Exercise tasks:
A. In the travel packing excerpt, what brand of fold-out knife does the writer carry?
B. List every use for the fold-out knife that the travel packing excerpt mentions.
C. Summarize the travel packing excerpt in two sentences.

Of course, the best way to learn is to fail.  Whenever I find myself abroad with something I wish I had brought, I simply add it to the list.  And, perhaps more difficultly, if I make a trip and realize I didn’t use something I lugged around the whole time at all, I must carefully consider whether or not that item should be crossed from the list for future trips.  Typically, it would be, but in the case of something like a First Aid kit, for example, I will of course consider myself lucky if I don’t have to deploy it, and will definitely still bring it on future missions.

All that said, below is my list of slightly-less-obvious travel items, in its current state:

  • Batteries – As more and more of our devices and accessories start to run on rechargeable batteries, these are probably not as necessary as they once were.  However, if you have any gadget (like a head lamp) that require batteries, I would suggest bringing a small stash with you.   Although you will usually find batteries for sale in even the most remote locations, they may be marked up for just that reason. When trying to travel on a budget, blowing a few meals’ worth of skrilla on a couple of batteries of which you have a big stash from Costco sitting at home can be a real difference maker.

 

  • Fold-out Knife – I like to travel with a Leatherman fold-out knife that I have that has an alan-key-shaped tool on it, useful for removing fins from surfboards.  Typically, one has to pack a small little tool called a ‘fin key’ with them that invariably ends up as another piece of plastic in the ocean when you lose it near the beach do its miniscule size.  The knife, of course, can be useful for many things like pitting mangoes at the beach or standing in for the overused and undersharpened knives you may come across in hostels or Air BnBs.

Data:
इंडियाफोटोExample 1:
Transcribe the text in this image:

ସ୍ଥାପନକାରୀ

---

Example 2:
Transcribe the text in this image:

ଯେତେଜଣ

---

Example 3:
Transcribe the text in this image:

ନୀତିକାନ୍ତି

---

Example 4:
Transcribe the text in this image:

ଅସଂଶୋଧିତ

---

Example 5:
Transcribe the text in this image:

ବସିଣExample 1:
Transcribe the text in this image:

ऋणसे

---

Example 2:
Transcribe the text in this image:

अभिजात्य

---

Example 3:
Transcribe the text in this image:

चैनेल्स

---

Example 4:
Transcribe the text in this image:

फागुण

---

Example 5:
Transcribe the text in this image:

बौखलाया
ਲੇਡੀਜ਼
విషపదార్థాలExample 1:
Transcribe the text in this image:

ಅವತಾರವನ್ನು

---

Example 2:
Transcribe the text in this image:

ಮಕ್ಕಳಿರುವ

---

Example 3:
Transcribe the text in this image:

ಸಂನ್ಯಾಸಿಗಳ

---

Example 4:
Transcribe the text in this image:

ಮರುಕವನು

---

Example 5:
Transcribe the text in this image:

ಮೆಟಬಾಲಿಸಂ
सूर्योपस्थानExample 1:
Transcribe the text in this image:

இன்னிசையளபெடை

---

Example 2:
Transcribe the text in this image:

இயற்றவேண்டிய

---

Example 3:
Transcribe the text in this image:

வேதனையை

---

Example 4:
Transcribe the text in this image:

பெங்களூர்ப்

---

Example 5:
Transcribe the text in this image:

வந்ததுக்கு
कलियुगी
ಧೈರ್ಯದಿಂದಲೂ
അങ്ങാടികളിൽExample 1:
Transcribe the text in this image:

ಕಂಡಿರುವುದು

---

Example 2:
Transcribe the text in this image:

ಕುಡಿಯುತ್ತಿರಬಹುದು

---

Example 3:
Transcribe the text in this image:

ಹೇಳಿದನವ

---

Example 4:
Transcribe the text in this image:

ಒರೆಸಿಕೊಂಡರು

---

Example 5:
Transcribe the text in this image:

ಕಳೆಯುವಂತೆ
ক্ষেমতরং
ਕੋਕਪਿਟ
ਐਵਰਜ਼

==

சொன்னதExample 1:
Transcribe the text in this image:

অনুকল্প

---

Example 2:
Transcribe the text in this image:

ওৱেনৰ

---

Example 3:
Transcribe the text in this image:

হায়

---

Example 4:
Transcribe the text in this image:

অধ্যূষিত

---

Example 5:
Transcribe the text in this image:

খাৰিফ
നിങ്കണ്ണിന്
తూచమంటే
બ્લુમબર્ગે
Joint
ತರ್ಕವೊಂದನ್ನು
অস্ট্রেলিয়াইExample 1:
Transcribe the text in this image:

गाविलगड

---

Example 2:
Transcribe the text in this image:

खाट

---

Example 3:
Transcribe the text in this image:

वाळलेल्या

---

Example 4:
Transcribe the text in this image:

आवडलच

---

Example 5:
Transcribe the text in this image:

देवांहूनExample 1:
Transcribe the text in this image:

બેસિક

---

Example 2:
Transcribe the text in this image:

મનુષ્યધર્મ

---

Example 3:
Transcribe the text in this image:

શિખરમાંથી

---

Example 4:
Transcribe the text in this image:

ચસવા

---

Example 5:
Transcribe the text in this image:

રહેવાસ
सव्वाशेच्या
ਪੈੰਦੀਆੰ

Solved tasks:
A. Leatherman

B.
- Removing fins from surfboards
- Pitting mangoes at the beach
- Standing in for overused, undersharpened knives in hostels or Air BnBs

C. The writer adds items to a travel list after missing them abroad and weighs whether to cross off things that went unused, though a First Aid kit stays on the list either way. The list's current entries include batteries, which may be marked up even in remote places, and a Leatherman fold-out knife with a tool for removing surfboard fins that also serves for tasks like pitting mangoes.